Selasa, 21 Januari 2014

BADAN TAZKIR VS ROHIS

Tulisan ini tidak bermaksud untuk menggugat sebuah kemapanan atau bahkan merombak sesuatu yang sudah melekat kuat di kalangan peserta didik, guru atau masyarakat. Bukan juga sebuah pemikiran yang anti establishment, atau mungkin mempertentangkan antara Badan Tazkir dan Rohis sebagaimana judul di atas, tetapi semata-mata sebagai sebuah “pencerahan” bagi para pendidik dan pemerhati pendidikan. Perbedaan istilah kadangkala bahkan sering menimbulkan persepsi yang berbeda.
Berangkat dari berbagai diskusi dan observasi, juga didasarkan pada pengalaman sebagai tenaga pendidik di SMA, penulis menemukan bahwa ada sedikit “ketidaknyamanan” berkaitan dengan posisi kegiatan ekstrakurikuler yang menunjang pembelajaran Pendidikan Agama Islam pada SMA/SMK di Kota Manado. Artinya, masih terdapat over lapping antara OSIS, Badan Tazkir atau Rohis sebagai organisasi dan sebagai sebuah kegiatan ekstrakurikuler. Terlebih lagi pada bagan/struktur kepengurusannya.
Selama ini -sepanjang pengetahuan penulis- di setiap sekolah dengan siswa muslim yang memadai terdapat sebuah lembaga bernama Badan Tazkir.
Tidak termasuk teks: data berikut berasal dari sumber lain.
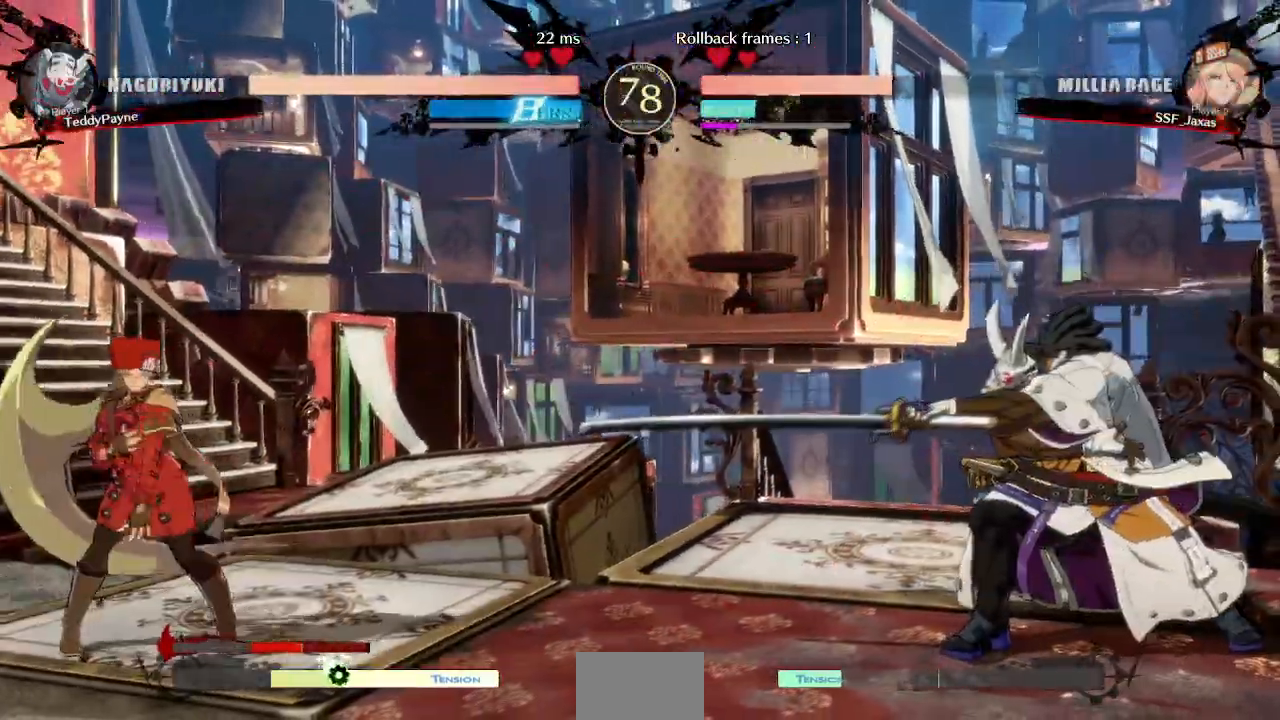
{"dt_ms": 500, "buttons": ["DPAD_LEFT"], "events": [[67, "DPAD_LEFT", "up"], [100, "DPAD_RIGHT", "down"], [333, "DPAD_RIGHT", "up"], [350, "DPAD_LEFT", "down"]]}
Penulis sendiri belum mengkaji aspek historis “Badan Tazkir” –selanjutnya disebut BT- namun sepintas bisa dipahami bahwa lembaga ini mewadahi para peserta didik muslim untuk melaksanakan berbagai kegiatan keislaman yang mendukung pembelajaran PAI.  Penulis juga tidak membicarakan wadah semacam ini di luar lingkungan sekolah seperti Universitas atau Institusi lain yang memiliki BT. Secara struktur organisasi, ada BT yang bernaung di bawah kepengurusan OSIS karena pengurus BT adakalanya ex-officio pengurus OSIS, namun ada juga yang berdiri sendiri dan tidak ada kaitannya dengan OSIS. Bahkan ada BT yang dibentuk di tingkat Kota dan mewadahi BT di tingkat sekolah. Bagi penulis, sebagai sebuah sarana dakwah, hal tersebut bukan menjadi persoalan asal saja dikelola dengan baik dan jelas arah serta penanggungjawabnya. Tetapi sebagai sebuah bagian dari kurikulum sekolah –bisa dibilang hidden curriculum karena pelaksanaannya di luar jam tatap muka- BT harus tetap di bawah bimbingan Guru Pendidikan Agama Islam dan kegiatannya tidak “liar” atau sepengetahuan pihak sekolah. Boleh jadi ini sesuatu yang unik, kasuistis, dan bersifat lokal. Namun menurut hemat penulis, perlu ada kesamaan persepsi diantara pembina demi perbaikan ke depan. Ada beberapa hal yang mungkin bisa dikritisi berkaitan dengan persoalan tersebut diantaranya:
Pertama, jika BT sebagai sebuah badan yang menaungi siswa muslim maka BT adalah organisasi independen di lingkungan sekolah dan tidak berafiliasi ke organisasi manapun dengan penanggungjawab Kepala Sekolah dan dibawah bimbingan Guru Pendidikan Agama Islam di sekolah tersebut atau guru lain yang ditugaskan untuk itu. Jadi, BT bertanggungjawab langsung kepada Kepala Sekolah (Wakasek. Kesiswaan) dan mempunyai garis koordinasi dengan organisasi intra sekolah lainnya. 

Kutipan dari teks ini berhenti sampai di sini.